How to complete this task:
Write out each record exactly and skip every image.
───
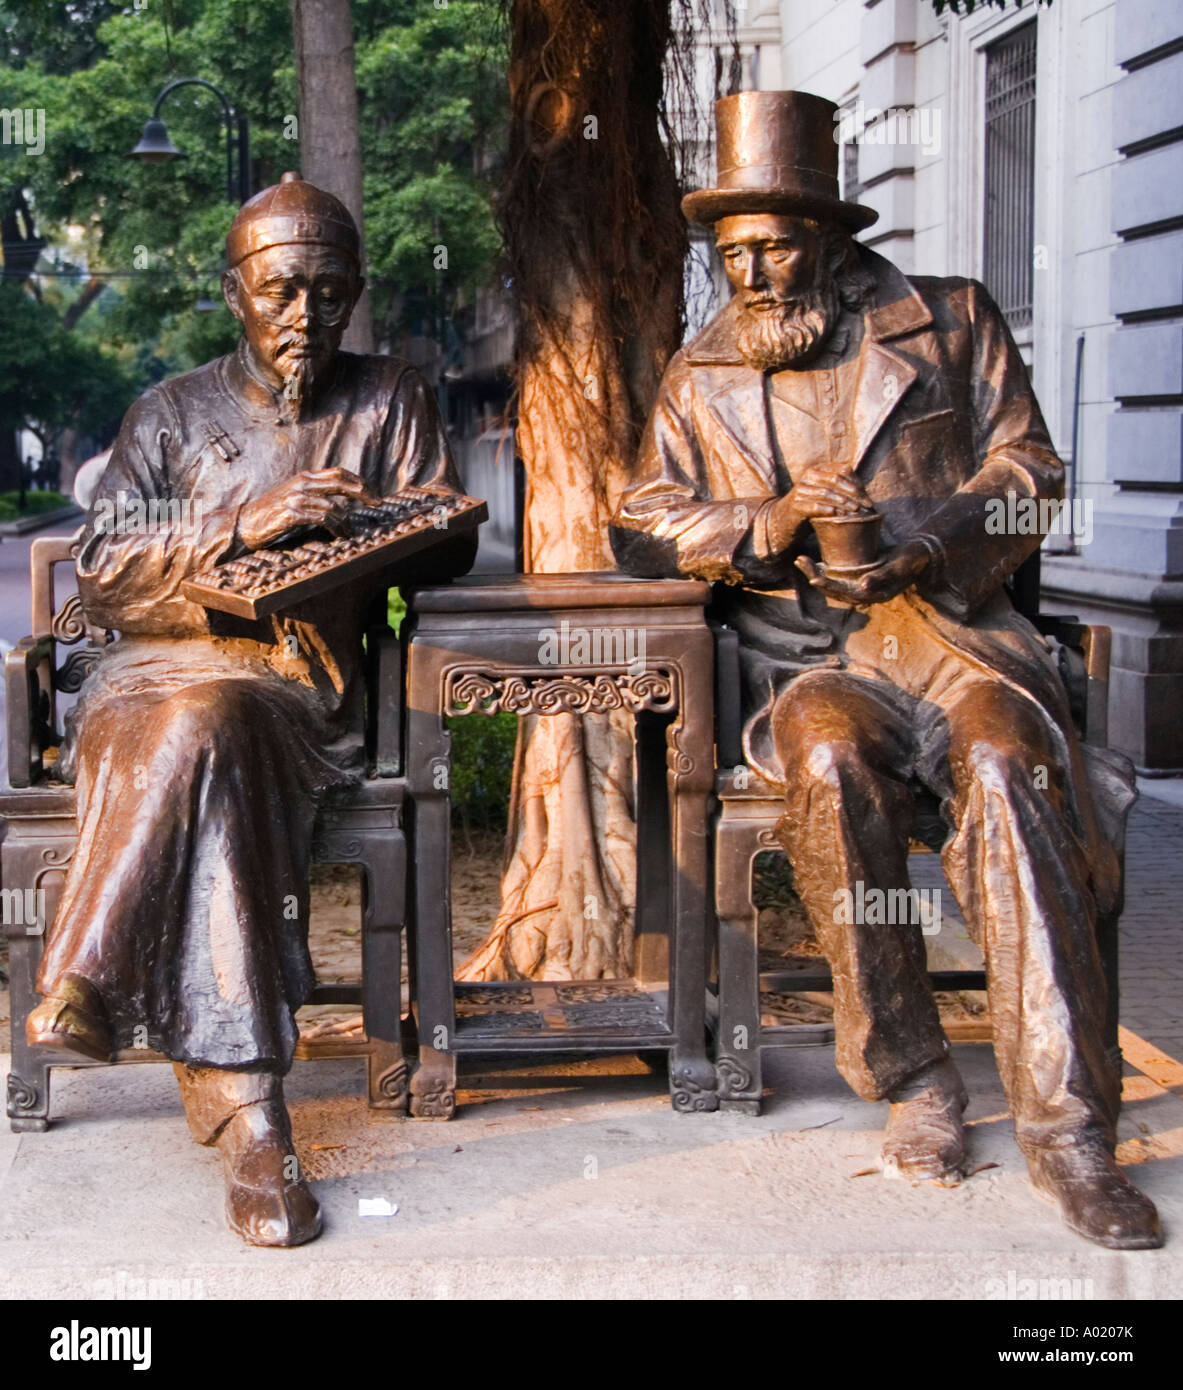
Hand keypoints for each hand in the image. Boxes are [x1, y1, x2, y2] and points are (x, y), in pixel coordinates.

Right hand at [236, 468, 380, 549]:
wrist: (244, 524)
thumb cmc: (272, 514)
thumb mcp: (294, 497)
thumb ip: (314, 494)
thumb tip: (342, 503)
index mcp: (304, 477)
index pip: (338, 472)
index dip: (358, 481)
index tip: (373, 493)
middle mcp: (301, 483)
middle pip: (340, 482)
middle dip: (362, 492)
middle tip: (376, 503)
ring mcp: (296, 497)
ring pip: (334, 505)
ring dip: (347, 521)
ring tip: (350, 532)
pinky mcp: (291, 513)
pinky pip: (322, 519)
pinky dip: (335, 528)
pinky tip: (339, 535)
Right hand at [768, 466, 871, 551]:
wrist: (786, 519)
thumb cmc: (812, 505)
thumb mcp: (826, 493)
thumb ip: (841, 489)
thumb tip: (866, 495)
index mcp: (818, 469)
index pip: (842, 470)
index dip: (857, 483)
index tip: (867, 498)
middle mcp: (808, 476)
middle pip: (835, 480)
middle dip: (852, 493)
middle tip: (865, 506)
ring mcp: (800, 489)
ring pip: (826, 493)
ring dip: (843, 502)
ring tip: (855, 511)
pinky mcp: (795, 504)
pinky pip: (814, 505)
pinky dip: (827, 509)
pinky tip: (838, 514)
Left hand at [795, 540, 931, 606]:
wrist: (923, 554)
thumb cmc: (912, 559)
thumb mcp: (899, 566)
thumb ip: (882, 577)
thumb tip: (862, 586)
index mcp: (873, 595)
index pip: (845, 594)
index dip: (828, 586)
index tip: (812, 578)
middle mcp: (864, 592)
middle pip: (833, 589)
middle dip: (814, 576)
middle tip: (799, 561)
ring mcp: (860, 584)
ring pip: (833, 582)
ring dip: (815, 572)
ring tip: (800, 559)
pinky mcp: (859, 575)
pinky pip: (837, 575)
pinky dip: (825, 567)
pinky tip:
───
Reply to the task:
Hand keypoints for each hand in the image. Boxes are [x1, y1, x2, y2] and points are (x, y), in pixel coordinates.

Right hand at [236, 468, 380, 549]:
wrist: (244, 524)
thumb cmc: (272, 514)
thumb mcp: (294, 497)
thumb ip: (314, 494)
thumb tip: (342, 503)
index mcp: (304, 477)
index pip: (338, 472)
index dip: (358, 481)
index tip: (373, 493)
middle mcp: (301, 483)
middle pip: (340, 482)
middle dip: (362, 492)
middle tip: (376, 503)
ring mcp: (296, 497)
ring pip: (334, 505)
ring dip: (347, 521)
ring tip: (350, 532)
pinky mcp: (291, 513)
pinky pip: (322, 519)
pinky dip: (335, 528)
pinky tip: (339, 535)
Right hand at [768, 466, 871, 551]:
wrist: (786, 519)
thumb cmc: (812, 505)
thumb mcp: (826, 493)
thumb ip: (841, 489)
thumb tip: (866, 495)
index mcp: (818, 469)
index pip: (842, 470)
index dip: (857, 483)
index tip: (867, 498)
middle mcp: (808, 476)
middle pip: (835, 480)
middle dip: (852, 493)
middle tip: (865, 506)
ring mcp: (800, 489)
ring pip: (826, 493)
ring dip: (843, 502)
ring tip: (855, 511)
pinky mcp: (795, 504)
pinky pip: (814, 505)
pinky dip: (827, 509)
pinky tip: (838, 514)
Left hand at [795, 540, 931, 606]:
wrist: (923, 554)
thumb cmc: (912, 559)
thumb mcp: (899, 566)
thumb ip: (882, 577)
thumb tip: (862, 586)
index mcp: (873, 595)
index pip: (845, 594)
index dip: (828, 586)
index tip: (812, 578)
middle mcp: (864, 592)
middle pip: (833, 589)
middle dip: (814, 576)
middle tip: (799, 561)
ring mcp: (860, 584)
ring pip: (833, 582)
ring dip: (815, 572)
ring tip: (800, 559)
pinky mcp: (859, 575)
pinky pip: (837, 575)
pinky dip: (825, 567)
pinky tip:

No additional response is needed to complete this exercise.